Hands
When I was growing up, someone close to me labelled people. My brother was the creative one, the brave one. And by comparison, I was not, even though I wanted to be.
One afternoon, they flipped to a sketch my brother had made and exclaimed how good it was. I recognised it immediately as a tracing of one of my art books, meant as a study. But I kept quiet.
Years later, I failed my life drawing classes. The re-test lasted all day. Fail again, and I would repeat the semester, delaying graduation by six months.
The assignment was to make a small, illustrated book about deer. I sketched deer in various poses, bound the papers with string, and handed the book in. I thought I’d likely fail again.

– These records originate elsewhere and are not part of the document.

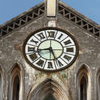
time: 8:25
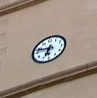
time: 6:47
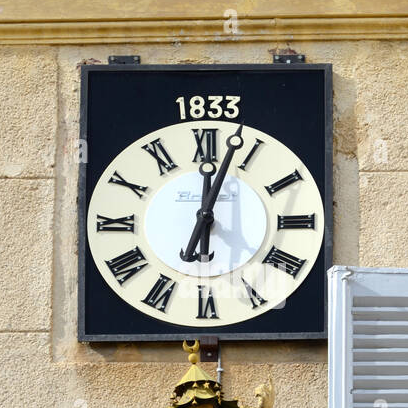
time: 12:03
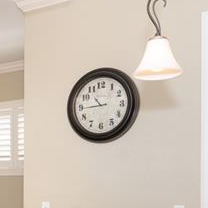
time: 10:44
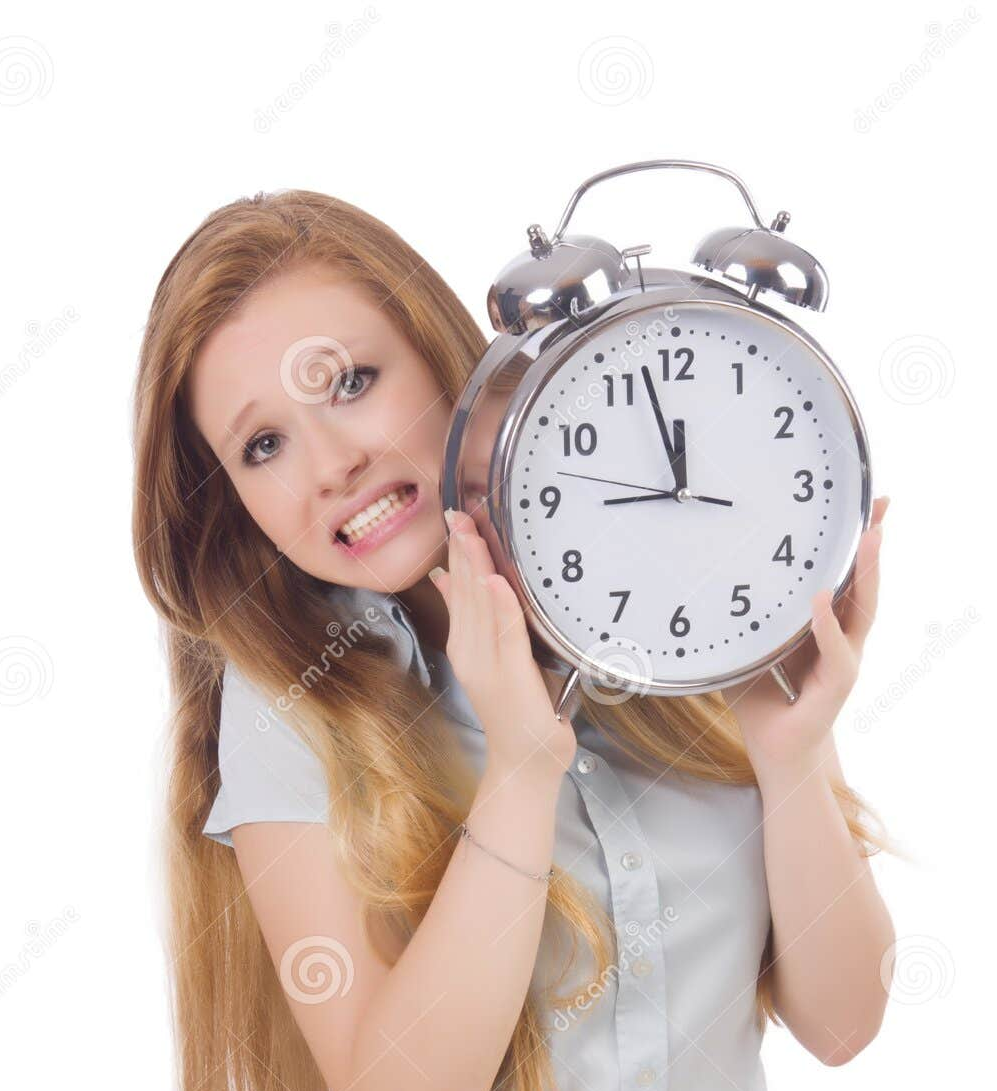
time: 8:57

My lecturer flipped through it and turned red. “Why didn’t you do this in class? Why are you wasting your talent?”
“Talent,” she said.
There is an old story. A young couple started poor but became rich. The husband needed to entertain, but the wife couldn’t bring herself to spend. They gained a reputation for stinginess, and it affected their business.
A Zen master came, but instead of teaching, he asked her to play janken (rock, paper, scissors). The master kept throwing rock and losing. Then he kept throwing paper and losing at that. After a while, he left.
That night, the wife told her husband: “They say that master is so wise, but he’s no good at all! He kept using one hand and...” She looked at her hand and fell silent.
At the next business party, the entertainment was well done, and at every party after that.
I hesitate when people call my children brave. When they let go of my hands and push down a slide for the first time, I clap. When they hesitate, I hold their hands and help them down. The sun goes down, I keep holding their hands, all the way home.
The janken story is drawn from Zen and the Ways by Trevor Leggett.